The ending is likely to be better received by those looking for standard horror. Get Out more than passes muster in that regard. It's the exploration of White America's tendency toward cultural appropriation that makes the movie stick. As if white privilege wasn't enough, the friends and associates of Mr. and Mrs. Armitage want to dominate blacks in a way unheard of since the days of slavery. Much of Get Out plays like an excellent Twilight Zone episode, creating a surreal world in which Chris (and the film's other black characters) are viewed not as complete humans, but as physically superior beings that lack minds of their own. The more disturbing, allegorical aspects of the film will provoke much thought and discussion among viewers.

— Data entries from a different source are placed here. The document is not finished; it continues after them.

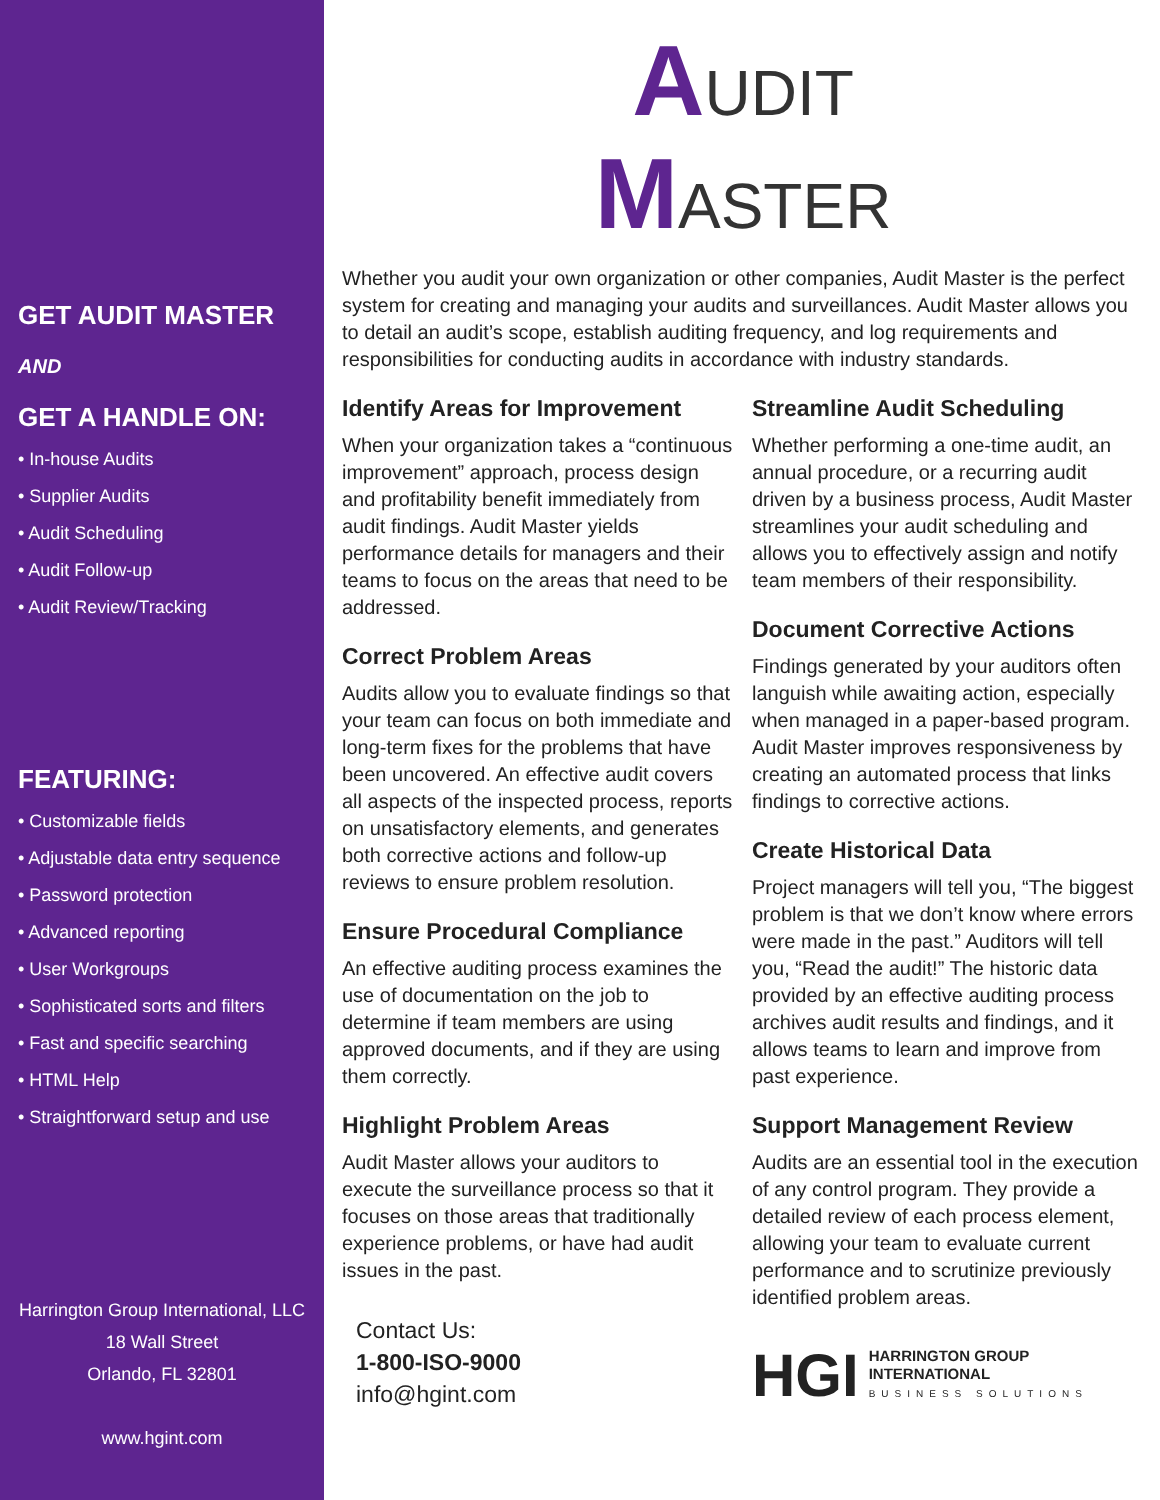GET AUDIT MASTER
AND
GET A HANDLE ON:
• In-house Audits
• Supplier Audits
• Audit Scheduling
• Audit Follow-up
• Audit Review/Tracking
FEATURING:
• Customizable fields
• Adjustable data entry sequence
• Password protection
• Advanced reporting
• User Workgroups
• Sophisticated sorts and filters
• Fast and specific searching
• HTML Help
• Straightforward setup and use
Harrington Group International, LLC
18 Wall Street
Orlando, FL 32801
www.hgint.com
AUDIT
MASTER
Whether you audit your own organization or other companies, Audit Master is the perfect system for creating and managing your audits and surveillances. Audit Master allows you to detail an audit’s scope, establish auditing frequency, and log requirements and responsibilities for conducting audits in accordance with industry standards.
Identify Areas for Improvement
When your organization takes a “continuous improvement” approach, process design and profitability benefit immediately from audit findings. Audit Master yields performance details for managers and their teams to focus on the areas that need to be addressed.
Correct Problem Areas
Audits allow you to evaluate findings so that your team can focus on both immediate and long-term fixes for the problems that have been uncovered. An effective audit covers all aspects of the inspected process, reports on unsatisfactory elements, and generates both corrective actions and follow-up reviews to ensure problem resolution.
Ensure Procedural Compliance
An effective auditing process examines the use of documentation on the job to determine if team members are using approved documents, and if they are using them correctly.
Highlight Problem Areas
Audit Master allows your auditors to execute the surveillance process so that it focuses on those areas that traditionally experience problems, or have had audit issues in the past.
Contact Us:
1-800-ISO-9000
info@hgint.com
Streamline Audit Scheduling
Whether performing a one-time audit, an annual procedure, or a recurring audit driven by a business process, Audit Master streamlines your audit scheduling and allows you to effectively assign and notify team members of their responsibility.
Document Corrective Actions
Findings generated by your auditors often languish while awaiting action, especially when managed in a paper-based program. Audit Master improves responsiveness by creating an automated process that links findings to corrective actions.
Create Historical Data
Project managers will tell you, “The biggest problem is that we don’t know where errors were made in the past.” Auditors will tell you, “Read the audit!” The historic data provided by an effective auditing process archives audit results and findings, and it allows teams to learn and improve from past experience.
Support Management Review
Audits are an essential tool in the execution of any control program. They provide a detailed review of each process element, allowing your team to evaluate current performance and to scrutinize previously identified problem areas.
HGI HARRINGTON GROUP
INTERNATIONAL
BUSINESS SOLUTIONS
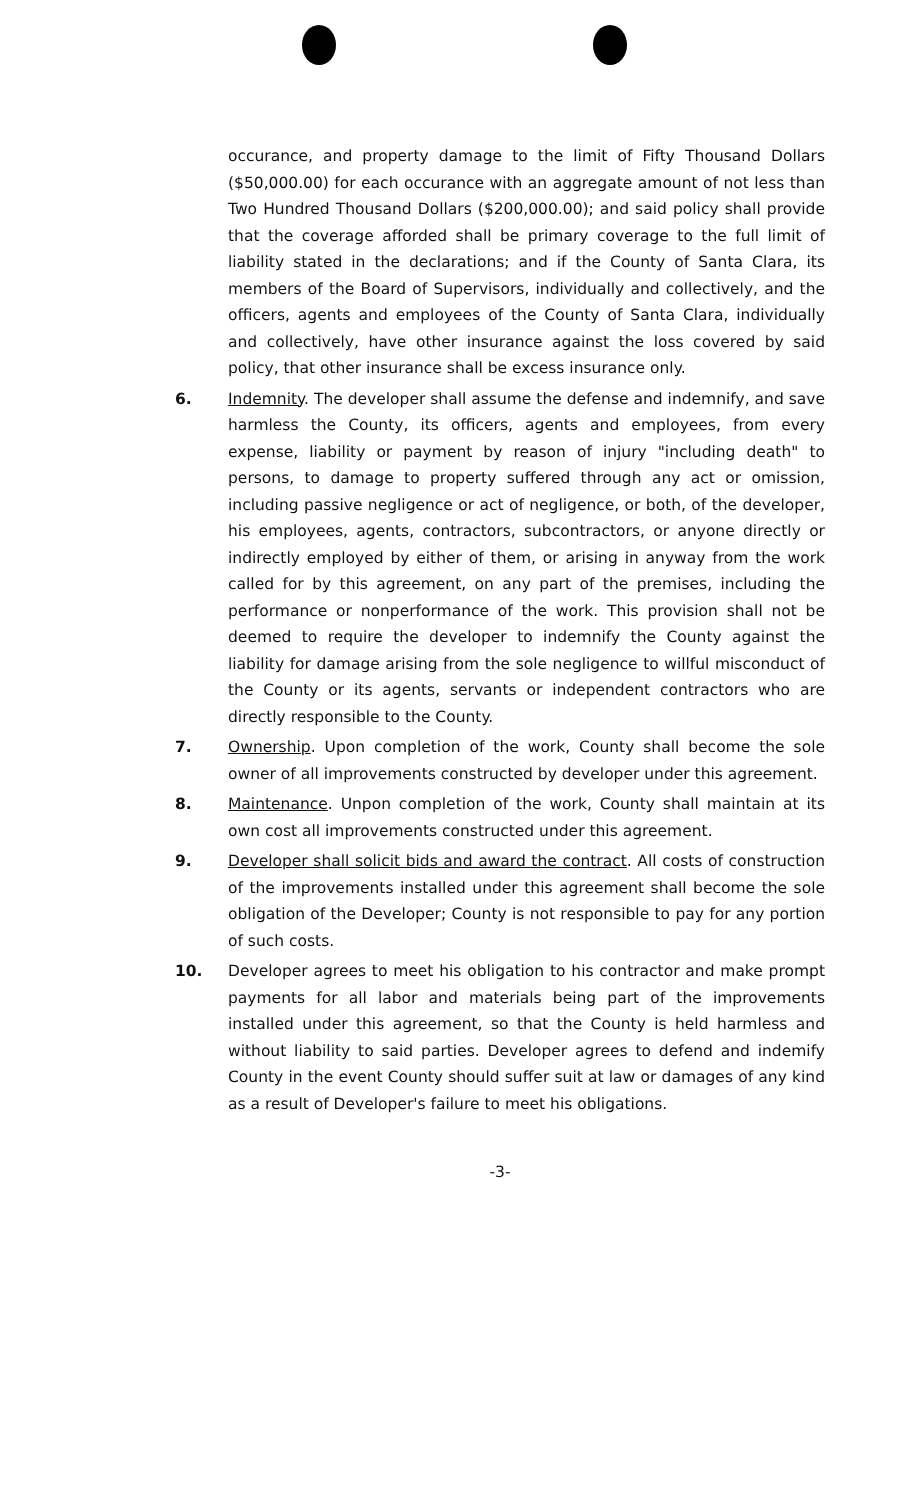occurance, and property damage to the limit of Fifty Thousand Dollars ($50,000.00) for each occurance with an aggregate amount of not less than Two Hundred Thousand Dollars ($200,000.00); and said policy shall provide that the coverage afforded shall be primary coverage to the full limit of liability stated in the declarations; and if the County of Santa Clara, its members of the Board of Supervisors, individually and collectively, and the officers, agents and employees of the County of Santa Clara, individually and collectively, have other insurance against the loss covered by said policy, that other insurance shall be excess insurance only.
6. Indemnity. The developer shall assume the defense and indemnify, and save harmless the County, its officers, agents and employees, from every expense, liability or payment by reason of injury "including death" to persons, to damage to property suffered through any act or omission, including passive negligence or act of negligence, or both, of the developer, his employees, agents, contractors, subcontractors, or anyone directly or indirectly employed by either of them, or arising in anyway from the work called for by this agreement, on any part of the premises, including the performance or nonperformance of the work. This provision shall not be deemed to require the developer to indemnify the County against the liability for damage arising from the sole negligence to willful misconduct of the County or its agents, servants or independent contractors who are directly responsible to the County.
7. Ownership. Upon completion of the work, County shall become the sole owner of all improvements constructed by developer under this agreement.
8. Maintenance. Unpon completion of the work, County shall maintain at its own cost all improvements constructed under this agreement.
9. Developer shall solicit bids and award the contract. All costs of construction of the improvements installed under this agreement shall become the sole obligation of the Developer; County is not responsible to pay for any portion of such costs.
10. Developer agrees to meet his obligation to his contractor and make prompt payments for all labor and materials being part of the improvements installed under this agreement, so that the County is held harmless and without liability to said parties. Developer agrees to defend and indemify County in the event County should suffer suit at law or damages of any kind as a result of Developer's failure to meet his obligations.
-3-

Universal's Blu-ray offers a decent array of special features, led by writer-director Jordan Peele's commentary. An alternate ending takes a darker turn than the theatrical. Deleted scenes (23 minutes) aren't particularly enlightening, especially a series of six variations on the film's ending. It's a tedious run of comedic variations on the ending actually used in the film (highlighting why the darker "alternate ending" is stronger). "Unveiling the Horror of Get Out" is a nine minute EPK-style 'making of' featurette. "Q&A Discussion with Writer/Director Jordan Peele and the Cast" is as brief (five minutes) as it is self-explanatory.
Get Out is a must-see that establishes Jordan Peele as a provocative, daring filmmaker.